Transcribe exactly the line containing "[169,456,457,476] [*].[name,resourceGroup] ->" and every line after it, through the end of the records below.

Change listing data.
****************

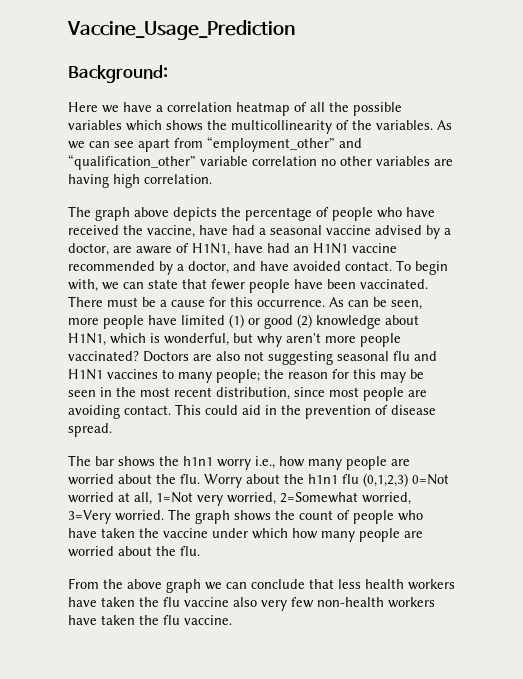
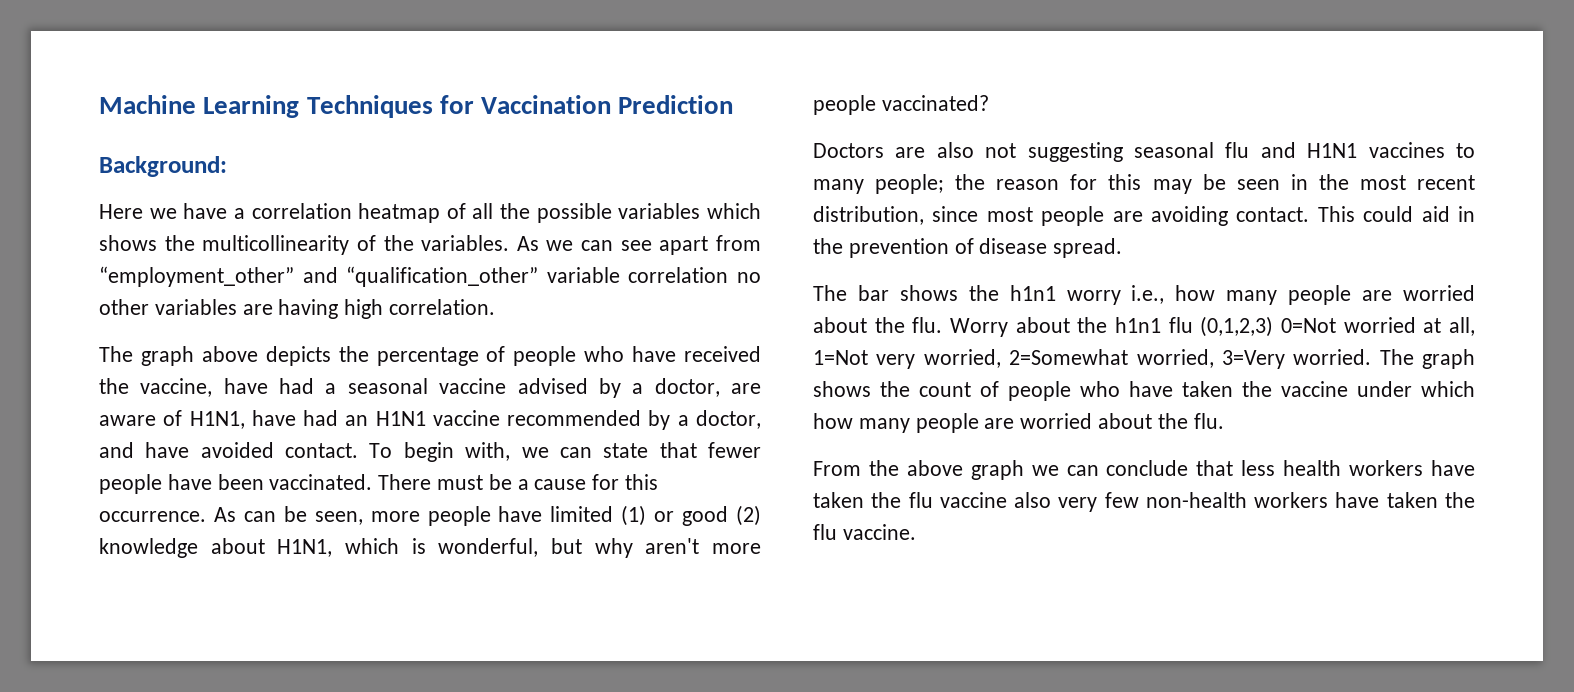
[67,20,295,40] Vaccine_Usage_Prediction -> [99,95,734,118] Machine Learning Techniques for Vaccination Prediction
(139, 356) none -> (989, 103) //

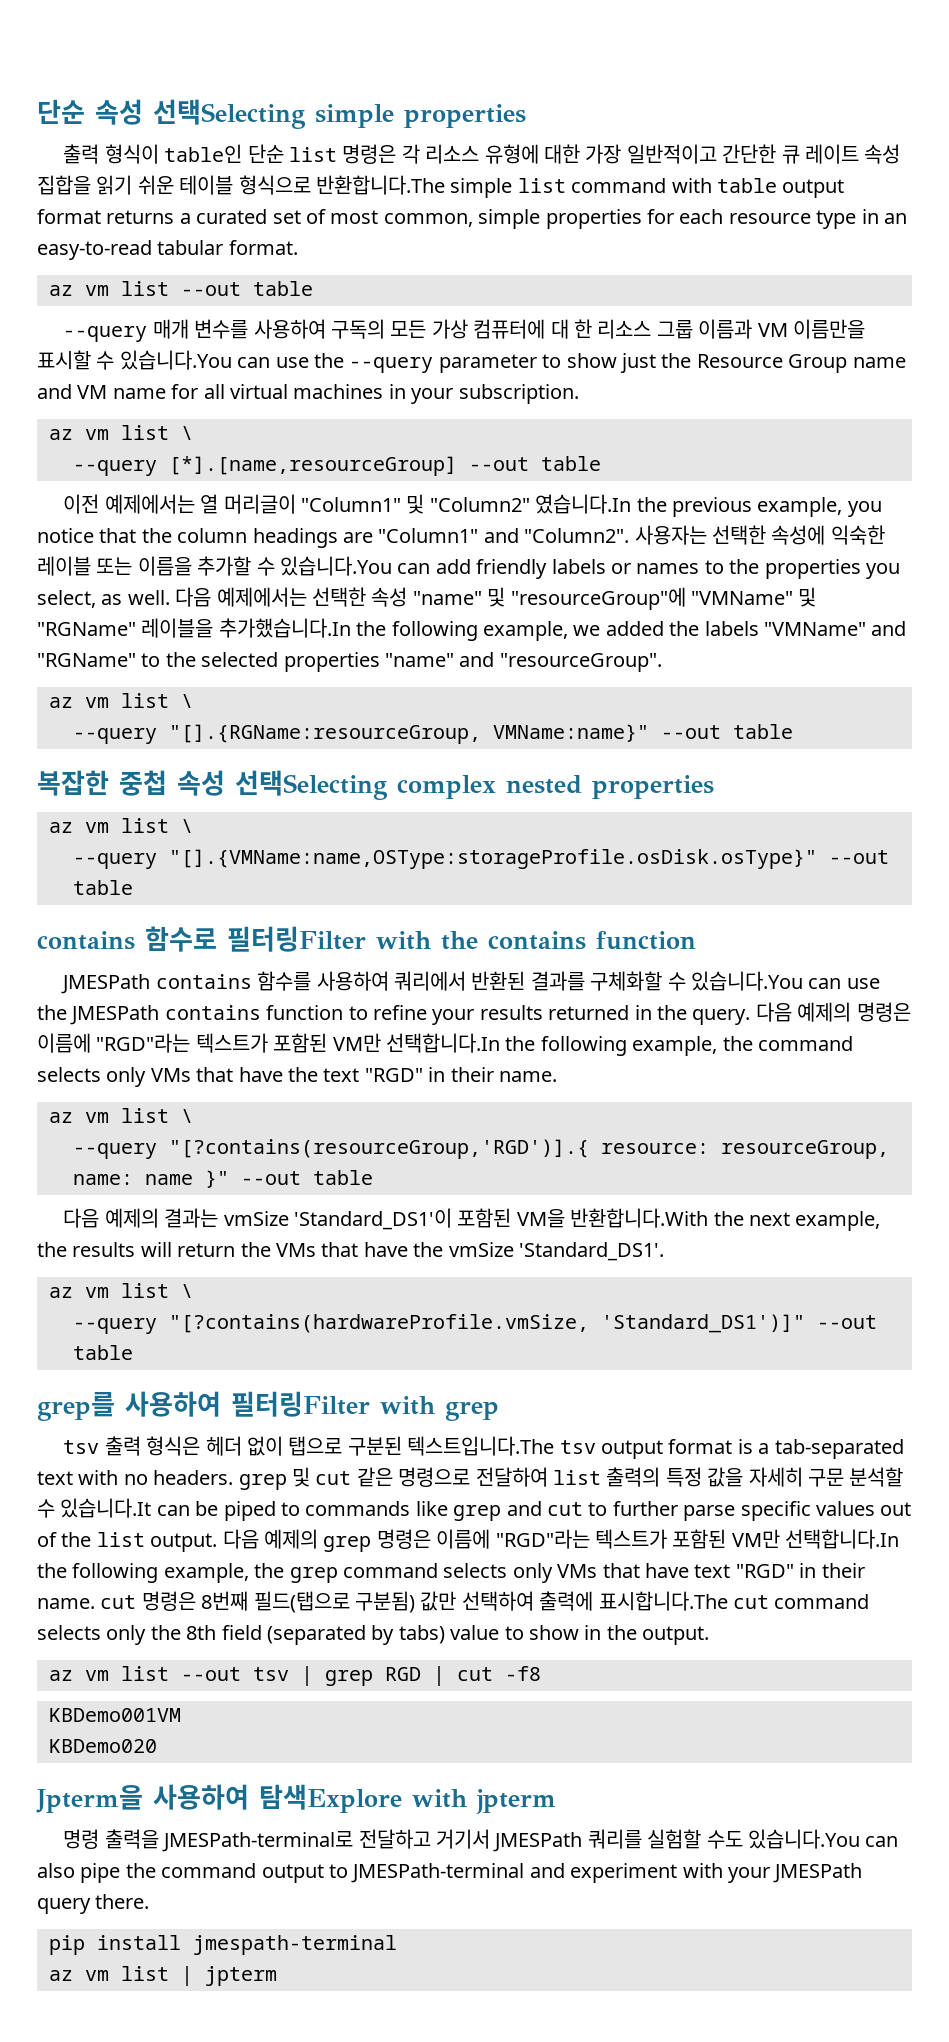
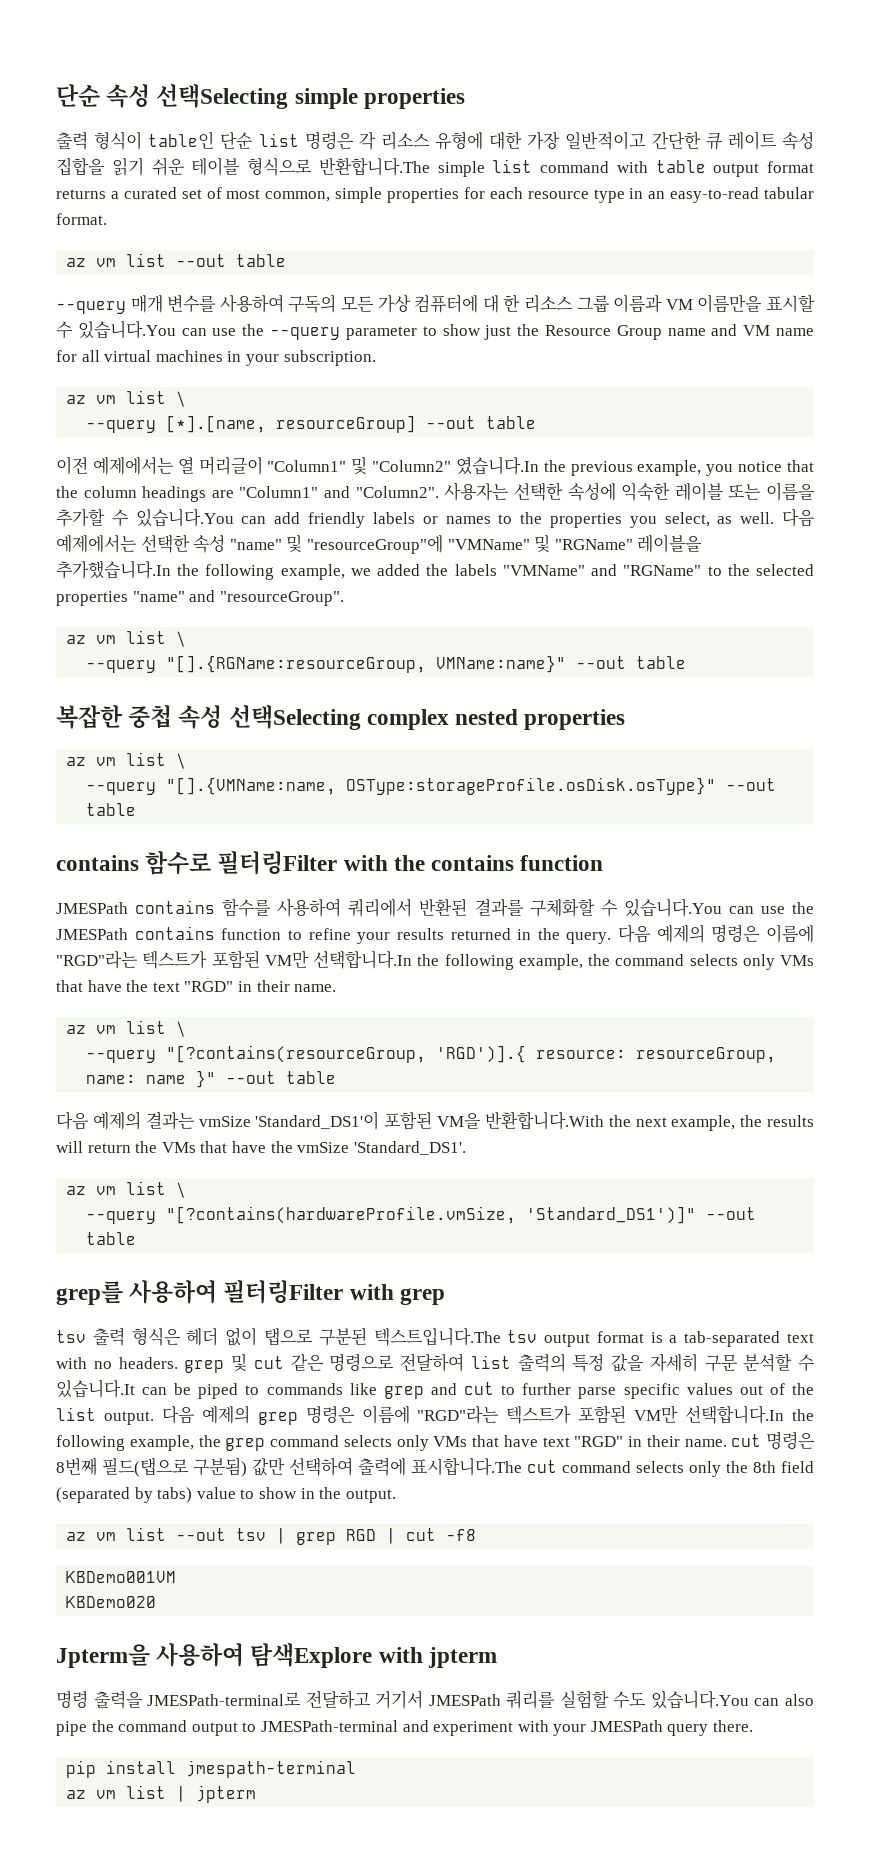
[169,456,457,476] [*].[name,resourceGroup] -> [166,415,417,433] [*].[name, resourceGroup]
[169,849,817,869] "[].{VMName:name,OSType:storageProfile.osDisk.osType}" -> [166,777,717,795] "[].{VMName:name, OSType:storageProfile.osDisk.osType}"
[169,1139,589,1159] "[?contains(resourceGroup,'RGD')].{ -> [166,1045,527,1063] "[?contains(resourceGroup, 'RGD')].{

****************

ANSWER SECTION.
[169,456,457,476] [*].[name,resourceGroup] -> [166,415,417,433] [*].[name, resourceGroup]
[169,849,817,869] "[].{VMName:name,OSType:storageProfile.osDisk.osType}" -> [166,777,717,795] "[].{VMName:name, OSType:storageProfile.osDisk.osType}"
[169,1139,589,1159] "[?contains(resourceGroup,'RGD')].{ -> [166,1045,527,1063] "[?contains(resourceGroup, 'RGD')].{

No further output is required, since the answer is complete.